Pertama menetapkan amandeman Protokol Kyoto termasuk periode kerja dan mekanisme periode kedua. Kedua, untuk merumuskan program kerja penangan perubahan iklim pasca-2020. Ketiga, penyelesaian mandat Bali Action Plan, dengan beberapa keputusan yang terkait dengan implementasinya termasuk mengenai adaptasi dan pendanaan.
“Terkait masalah pendanaan untuk menyelesaikan masalah perubahan iklim, ada yang menagih dan ada yang ditagih. Yang menagih negara berkembang, yang ditagih itu negara maju. Ada pihak yang menderita dan ada pihak yang menikmati,” kata Rachmat Witoelar, saat ditemui di Kantor Kementerian BUMN, Jakarta, 13 Desember 2012.
Ia menambahkan dari hasil keputusan koferensi tentang perubahan iklim, negara-negara maju akan memulai realisasi pendanaan jangka panjang melalui mid-term financing 2013 sampai 2015. Adapun angka yang diberikan setidaknya dengan nilai US$100 miliar pertahun dengan catatan negara berkembang mempunyai program adaptasi dan dapat diukur.

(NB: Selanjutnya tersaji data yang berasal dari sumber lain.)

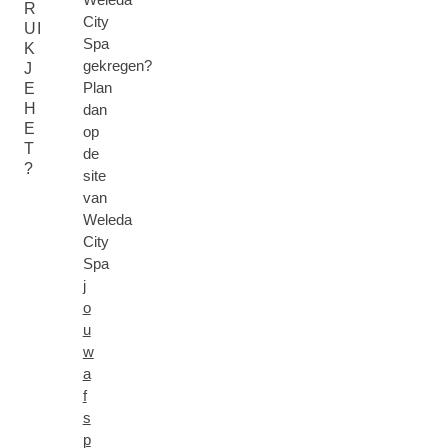
R
City
UI
Spa
K
gekregen?
J
Plan
E
H
dan
E
op
T
de
?
site
van
Weleda
City
Spa
j
o
u
w
a
f
s
p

“Pendanaan itu telah disepakati dan kesepakatan itu sudah bulat. Karena sudah dijanjikan, maka sebagai negara berkembang kita akan tagih terus,” ujar Rachmat Witoelar.
Namun, komitmen negara maju untuk memberikan pendanaan mengenai pengurangan emisi terus ditunda, ini karena negara-negara maju banyak yang terkena bencana alam dan masalah perekonomian. Permasalahan tersebut yang akhirnya membuat negara maju tidak bisa melaksanakan komitmennya.
“Dalam penyelesaian masalah perubahan iklim banyak yang belum tuntas, kami tidak puas dan akan berjuang lebih keras. Di konferensi berikutnya kita akan menagih pendanaan itu,” ucap Rachmat.
Sumber: Viva News, Jum’at, 14 Desember 2012.